Saqlain Haider

Personal information
- Full name: Saqlain Haider
- Born: 10 August 1987 (age 39) Rawalpindi, Punjab, Pakistan
- Batting: Left-handed
- Role: Wicket-keeper

International information
- National side: United Arab Emirates (2014–present);
- ODI debut (cap 56): 2 December 2014 v Afghanistan
- Last ODI: 16 August 2016 v Scotland
- T20I debut (cap 28): 4 February 2016 v Scotland
- Last T20I: 26 February 2016 v Bangladesh

Career statistics
| Competition | ODI | T20I | FC | LA |
| Matches | 5 | 6 | 3 | 10 |
| Runs scored | 58 | 14 | 154 | 108 |
| Batting average | 14.50 | 3.50 | 51.33 | 15.42 |
| 100s/50s | 0/0 | 0/0 | 1/0 | 0/0 |
| Top score | 28 | 7 | 102* | 33* |
| Catches/stumpings | 1/1 | 4/0 | 5/1 | 5/2 |
- Source: Cricinfo, 10 April 2017

= Saqlain Haider =

Emirati cricketer (born 1987)

Saqlain Haider (born 10 August 1987) is a Pakistani-born cricketer who played for the United Arab Emirates national cricket team.
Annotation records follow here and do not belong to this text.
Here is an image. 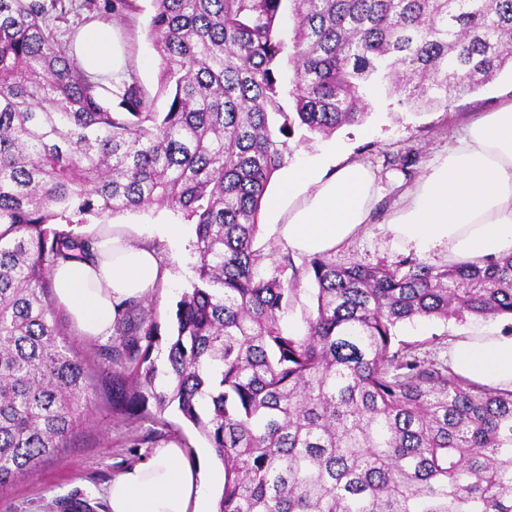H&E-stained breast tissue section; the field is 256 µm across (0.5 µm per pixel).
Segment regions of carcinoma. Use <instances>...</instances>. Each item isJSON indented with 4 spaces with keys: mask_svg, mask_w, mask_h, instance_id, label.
Returning <instances> with one entry per match:
<instances>
[{
    "mask_svg": "<svg viewBox=\"0 0 512 512\" xmlns=\"http://www.w3.org/2000/svg\"><path fill=\"white\" fill-rule=\"evenodd\" d=\"M295 19L280 30L284 2ZM165 111L132 70L88 73L51 21L90 0H0V488L92 413L88 368L52 303L89 256L66 229L152 205L194 225L197 279L158 326L121 315V406L190 422L224 462L219 512H512V390L396 340L416 318L512 317V256L444 266L311 262L316 305L254 248L296 130L368 116L373 80L422 110L512 67V0H152ZM293 70L282 81V61ZM313 257V256H312ZM312 257H294L290 254L292 266H288L285 271L284 279L288 280L294 276V272L299 276L300 290L294 299L293 305L288 311V315L284 318V324L292 332L302 331L305 325V319L315 308V300L313 298V289L316 288L311 272Z\"/></svg>",
    "mask_w": 512,
    "mask_h": 512,
    "instance_id": "1",
    "label": "carcinoma"
}]
</instances>
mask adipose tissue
Here are the masks:
<instances>
[{
	"instance_id": "ef3b65f1",
	"label": "adipose tissue",
	"mask_w": 512,
	"mask_h": 512,
	"mask_svg": "<svg viewBox=\"0 0 512 512\" xmlns=\"http://www.w3.org/2000/svg\"><path fill=\"white\" fill-rule=\"evenodd\" d=\"M75 51L90 73L124 71L111 26L87 30ZM377 190L369 166L336 164L328 154L290 169L280 195L269 202L279 241L302 256L336 250L370 223ZM388 229L418 253L440 250L456 262L512 254V102L461 129ZM156 233L157 241L137 242L103 225L93 237V259L55 266L54 301L81 336L109 339L121 304L147 298L170 279L158 243L176 242L184 230L160 224ZM448 357L463 376L512 390V337L462 340ZM219 477L216 469L203 474L183 448L169 443L124 468L107 485L105 499L109 512H213L206 484Z\"/></svg>"
}]
</instances>
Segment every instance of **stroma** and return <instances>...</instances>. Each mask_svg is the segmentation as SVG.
Listing matches in <instances>:
<instances>
[{"label": "stroma", "mask_w": 512, "mask_h": 512, "mask_svg": "<svg viewBox=\"0 0 512 512\" xmlns=\"http://www.w3.org/2000/svg\"><path fill=\"white\" fill-rule=\"evenodd\" d=\"M95 2L101 7V23L115 30L126 65L148 94H156L161 60L147 37L152 13L150 0H136L137 11L120 18L105 10V0ZM363 94L370 114L362 124L343 126L328 137L309 132L294 136L289 141L290 160L296 163L332 146L337 159L361 162L375 171L379 192L373 223L329 253L328 258L338 264L357 262L377 266L413 257L412 249L393 239L388 220L404 206L408 192L423 173L447 154L457 131L476 117L497 111L504 102L512 101V73L503 72L478 91L449 98L447 103L429 111L418 112L399 104L383 82L368 83ZM113 222L134 239L145 238L148 230L157 224L184 226L180 248L162 250L172 273L169 282L140 301L135 310L136 316L153 319L158 324L161 338H169L176 303L195 278L191 247L194 227L184 224L180 213L159 205L117 214ZM291 263L285 275L298 277L299 291L284 323L290 331L299 332L315 308L314 280L310 258L295 257ZM478 336H512V319L469 315L445 321L418 319L398 329L399 340L416 345L419 352L440 358L447 356L455 341ZM68 339L90 355L94 413L71 437L59 459L45 463L9 487L0 488V512H68L69 504L76 501L88 505V512H108L103 495L105 486L125 466L146 456L152 445L178 443L191 461L208 446L203 435L172 412L159 415L151 409L130 416L113 409L112 372L107 366L109 343L87 340L73 328L68 331Z\"/></svg>", "instance_id": "1"}]
</instances>
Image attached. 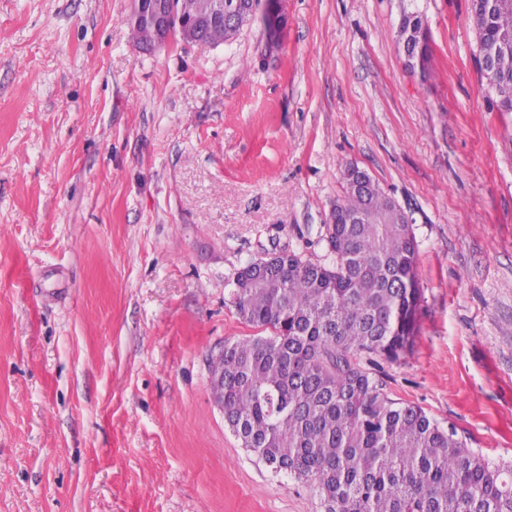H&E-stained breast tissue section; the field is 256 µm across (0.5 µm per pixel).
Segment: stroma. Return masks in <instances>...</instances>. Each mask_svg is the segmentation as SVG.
Wrapping results in <instances>:
<instances>
[{
    "instance_id": "1",
    "label": "stroma",
    "mask_w": 512,
    "mask_h": 512,
    "mask_svg": "<svg viewBox=\"0 0 512 512\" xmlns=\"http://www.w3.org/2000/svg\"><path fill=\"white\" fill-rule=\"evenodd\" d=\"M145 51L131 0H0V512H324L224 425L208 360L253 328L234 273L325 260L354 163L411 215L414 349L390 397L512 460V112L471 0H282ZM417 12L431 54L396 43Z\"/></svg>"
}]
</instances>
He made his One Day International debut for the United Arab Emirates against Afghanistan on 2 December 2014. He made his Twenty20 International debut against Scotland on 4 February 2016.

In April 2017, he scored his maiden first-class century (102*) in round five of the 2015–17 ICC Intercontinental Cup against Papua New Guinea.